= Stefan Gelineo =

Serbian physiologist

Stefan Gelineo (17 June 1898 in Stari Grad – 1 October 1971 in Belgrade) was a Serbian physiologist, who by his contributions to the study of hypothermia, garnered an international reputation along with Ivan Đaja, Radoslav Andjus and Vojislav Petrović.

Gelineo was among the earliest research assistants to work with Ivan Đaja. Gelineo is credited with the founding of the Chair for physiology at the Serbian Institute for Physiology, rector of the University of Belgrade, member of the Serbian Academy of Sciences, and a prominent architect of its early 20th-century development.

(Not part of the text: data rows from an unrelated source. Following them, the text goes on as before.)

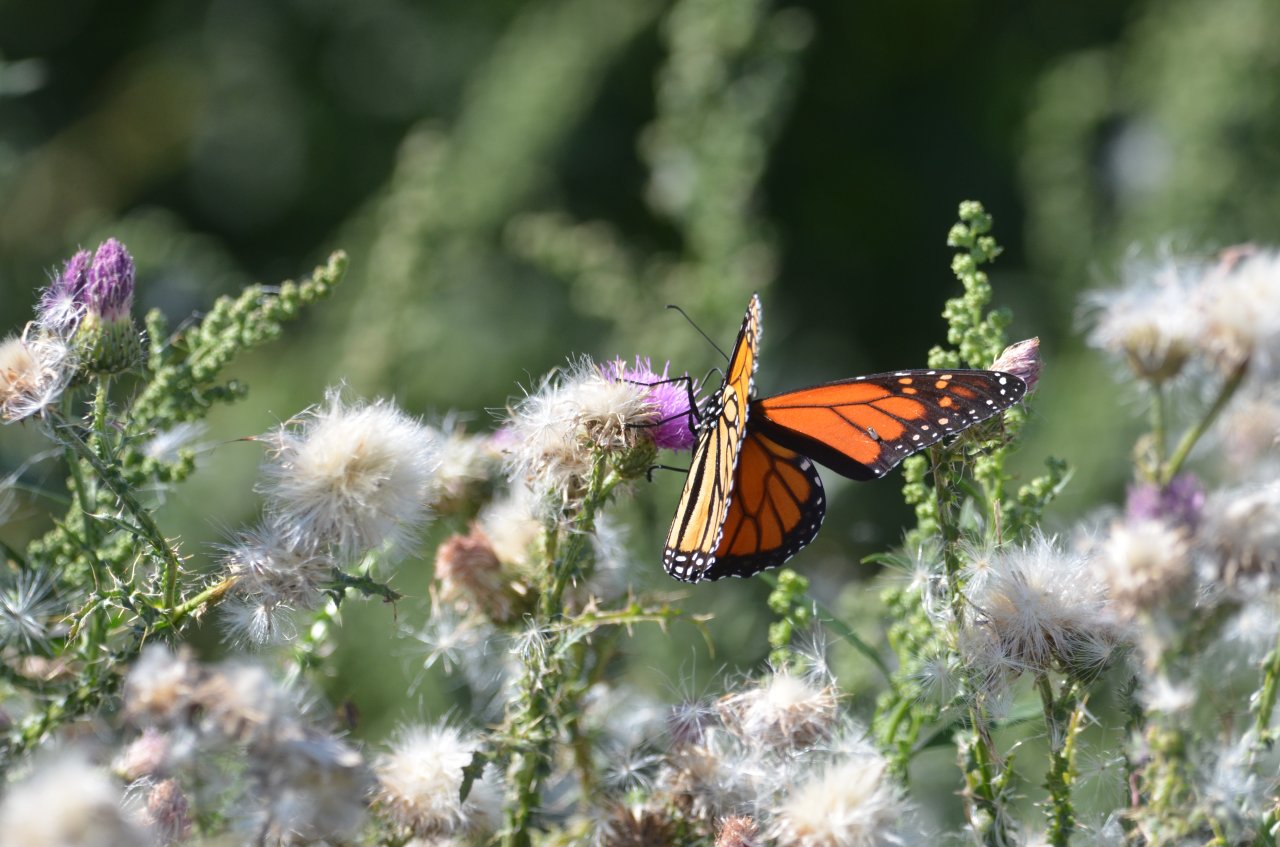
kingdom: Animalia
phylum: Arthropoda
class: Insecta
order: Lepidoptera
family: Nymphalidae
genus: Danaus
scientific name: Danaus plexippus
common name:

He was born in 1898 in Stari Grad on the island of Hvar. He studied in Leipzig and Vienna and afterwards taught at Belgrade University and became a member of the Belgrade School of Physiology. He is a follower of the work of Ivan Đaja.

During World War II and occupation of Yugoslavia, he was interned at the Banjica concentration camp.

He died in Belgrade in 1971.

== Selected works ==
Gelineo authored 141 scientific and 14 popular science works. Here are just some:
- Animal heat and its maintenance, 1934.
- New tests of basal metabolism, 1935.
- Adjustment temperature and ground level, 1937.
- Outdoor temperature and heat transfer in warm-blooded organisms, 1941.
- Some interesting animals of Yugoslavia, 19 ??
- Postage stamps with designs from the Yugoslav animal kingdom, 1950.
- The effect of the climate of the Croatian littoral on the respiratory quotient in man, 1952.
- Hemoglobin concentration and oxidation intensity in fish, 1960.
- Oxygen consumption in rats born and adults in different thermal environments, 1960.
- Oxygen consumption in black Dalmatian lizards, 1963 (co-author: A. Gelineo)
- Temperaturadaptation und Sauerstoffverbrauch bei Eidechsen, 1964.
- Development of chemical thermoregulation in field voles Microtus arvalis Pall, 1963.

He published his works in "Proceedings of the Yugoslav Academy of Sciences and Arts", Department of Natural Sciences.